**Your task**
Take the line that contains "power microscopy photomicrograph" and each one after it through the last line below, and retype them exactly. Leave out the pictures.

**Data segment**
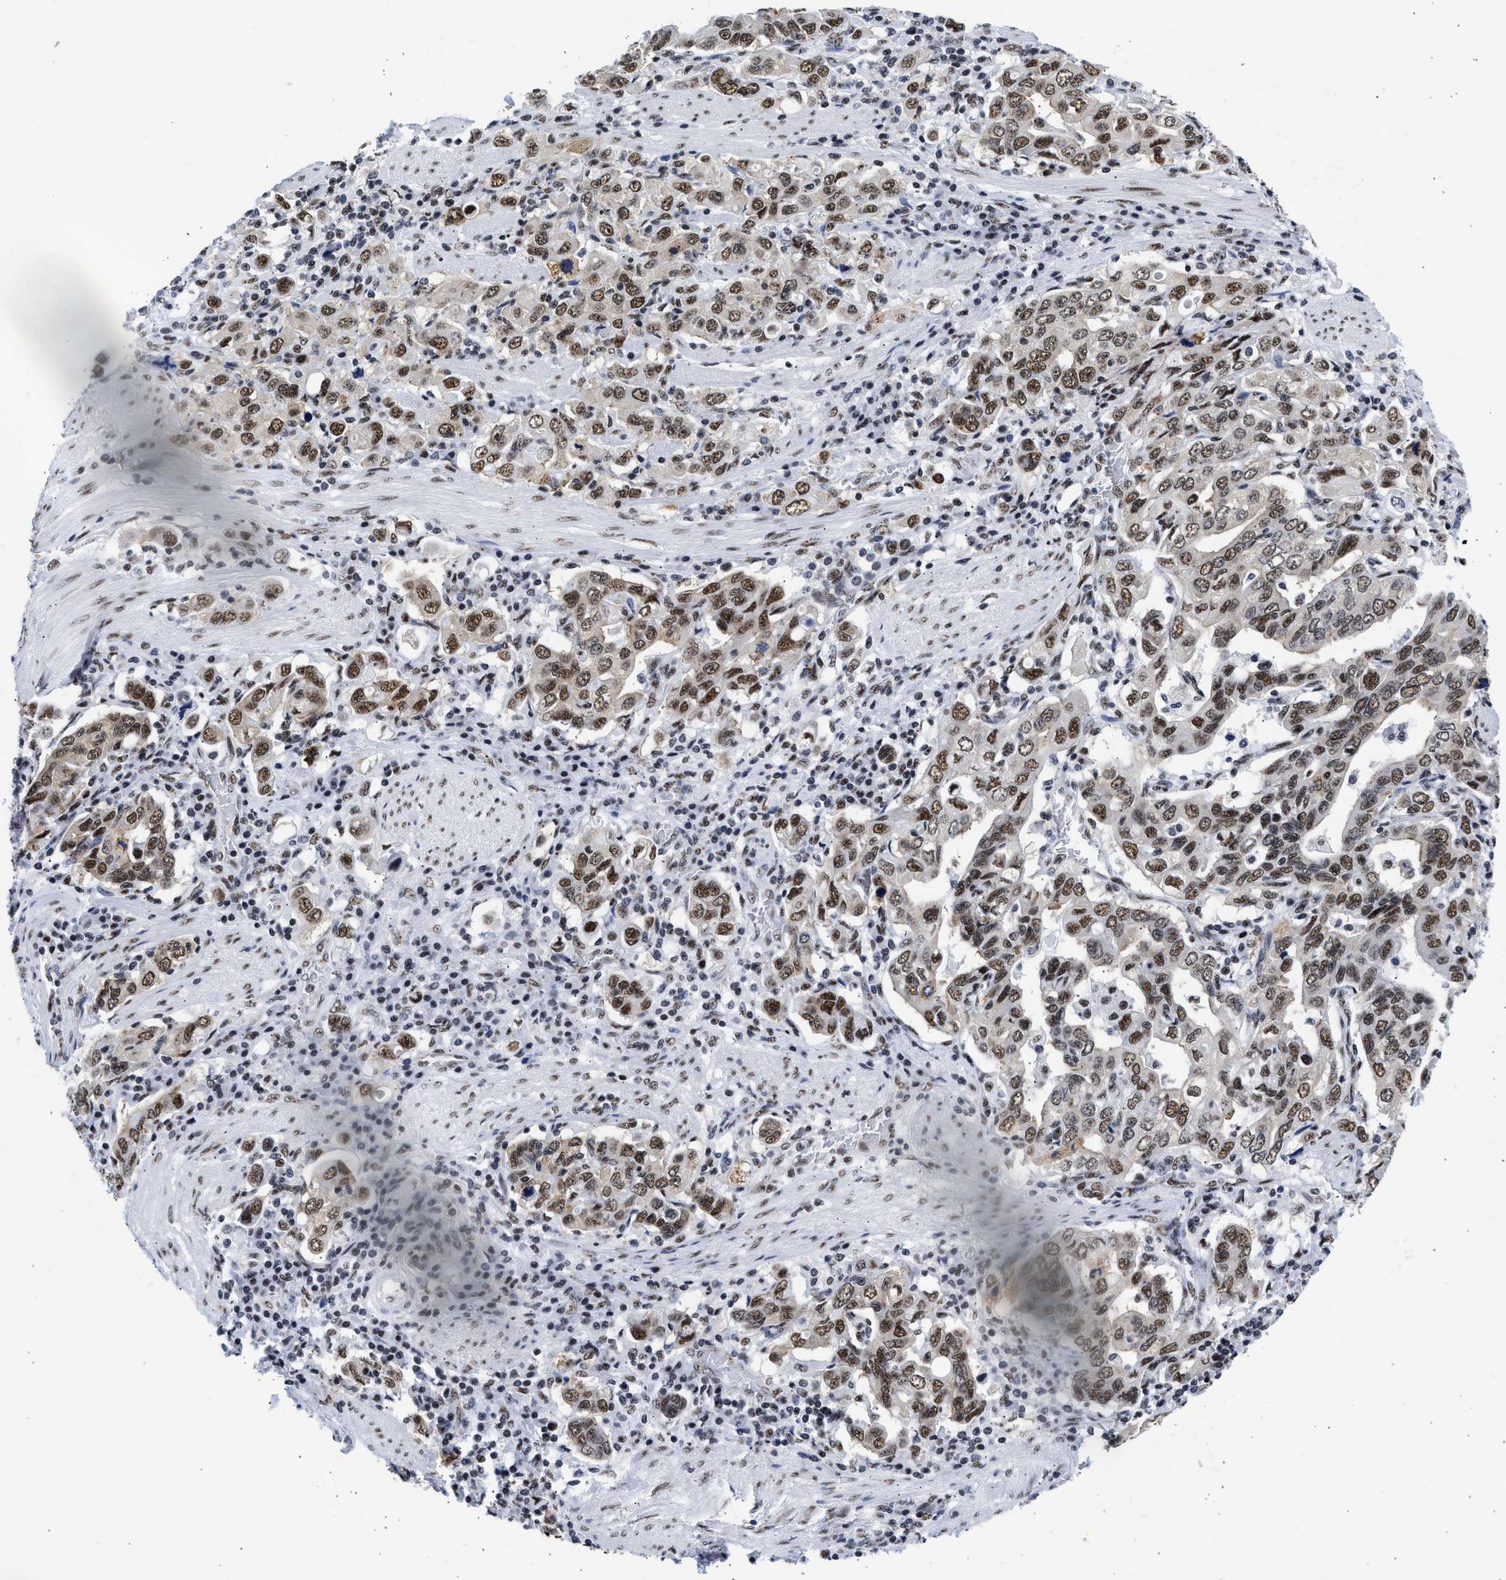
{"staining": {"intensity": "moderate", "quantity": ">75%", "location": "nuclear"}, "tissue": "stomach cancer", "cell_type": "Tumor cells", "image_type": "cancer", "snomed": [{"axis": "morphology", "description": "Adenocarcinoma, NOS"}, {"axis": "topography", "description": "Stomach, upper"}], "caption": "High-magnification brightfield microscopy of stomach adenocarcinoma stained with DAB (brown) and counterstained with hematoxylin (blue). tumor cells exhibit moderate nuclear staining is appreciated in about>75% of cells.", "gene": "RBM8A", "patient": {"sex": "male", "age": 62}}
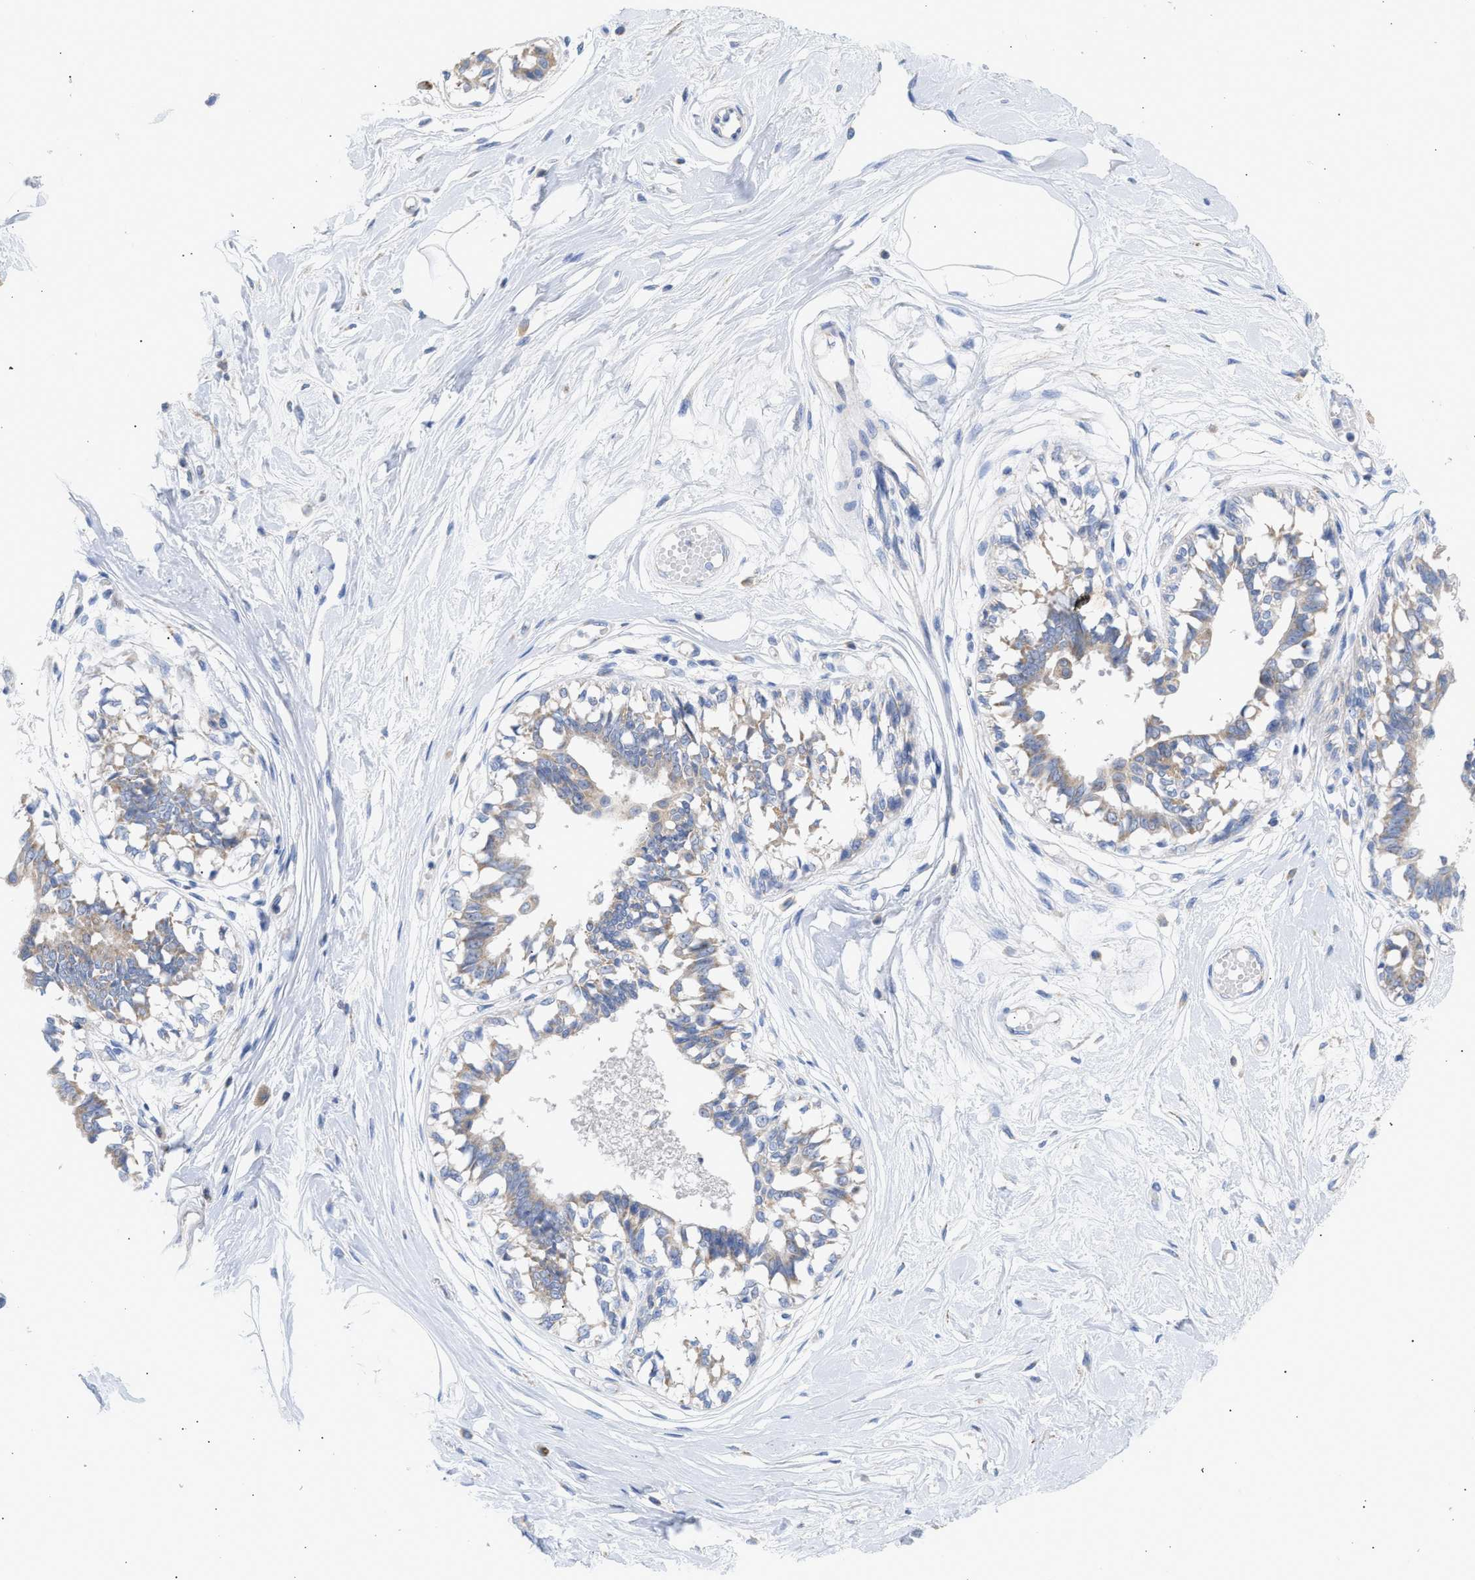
{"staining": {"intensity": "negative", "quantity": "none", "location": "none"}, "tissue": "breast", "cell_type": "Adipocytes", "image_type": "normal", "snomed": [{"axis": "morphology", "description": "Normal tissue, NOS"}, {"axis": "topography", "description": "Breast"}], "caption": "High power microscopy photomicrograph of an IHC photomicrograph of normal breast, revealing no significant expression in adipocytes. Nuclei are stained in blue.", "gene": "ACOT13", "patient": {"sex": "female", "age": 45}}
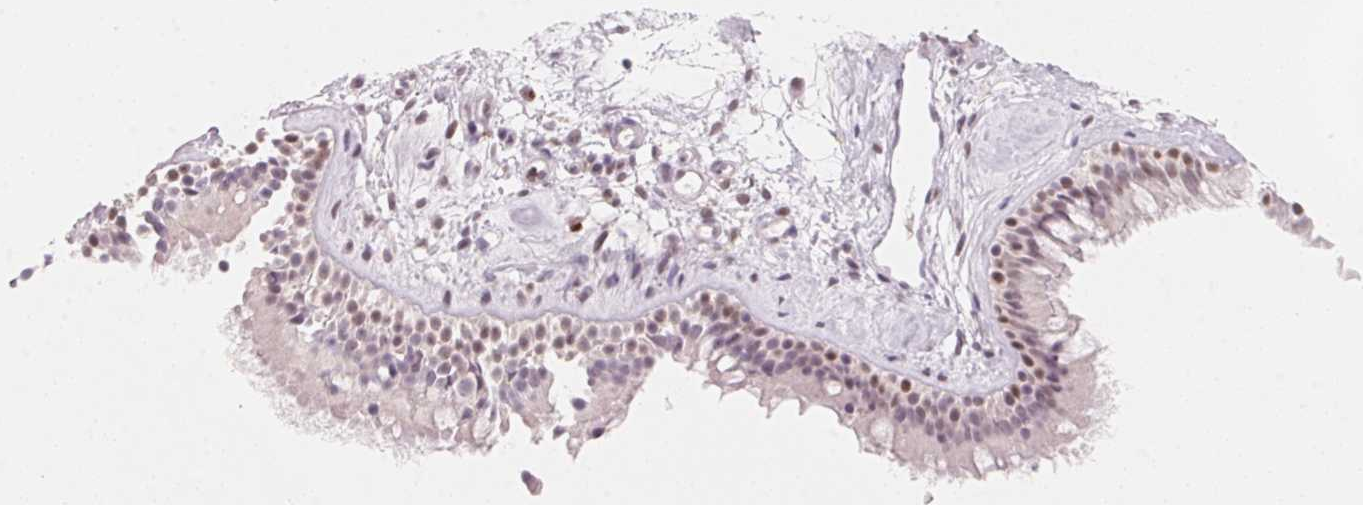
{"staining": {"intensity": "weak", "quantity": "<25%", "location": "nuclear"}, "tissue": "nasopharynx", "cell_type": "Respiratory epithelial cells", "image_type": "normal", "snomed": [{"axis": "morphology", "description": "Normal tissue, NOS"}, {"axis": "topography", "description": "Nasopharynx"}], "caption": "Immunohistochemical staining of benign human nasopharynx shows no significant positivity in respiratory epithelial cells. Nuclei are stained in blue.", "gene": "ARHGAP22", "patient": {"sex": "female", "age": 70}}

**Answer section**
{"staining": {"intensity": "negative", "quantity": "none", "location": "none"}, "tissue": "breast", "cell_type": "Adipocytes", "image_type": "normal", "snomed": [{"axis": "morphology", "description": "Normal tissue, NOS"}, {"axis": "topography", "description": "Breast"}], "caption": "High power microscopy photomicrograph of an IHC photomicrograph of normal breast, revealing no significant expression in adipocytes. Nuclei are stained in blue.", "gene": "ACOT13", "patient": {"sex": "female", "age": 45}}
{"staining": {"intensity": "weak", "quantity": "<25%", "location": "nuclear"}, "tissue": "nasopharynx", "cell_type": "Respiratory epithelial cells", "image_type": "normal", "snomed": [{"axis": "morphology", "description": "Normal tissue, NOS"}, {"axis": "topography", "description": "Nasopharynx"}], "caption": "Immunohistochemical staining of benign human nasopharynx shows no significant positivity in respiratory epithelial cells. Nuclei are stained in blue.", "gene": "ARHGAP22", "patient": {"sex": "female", "age": 70}}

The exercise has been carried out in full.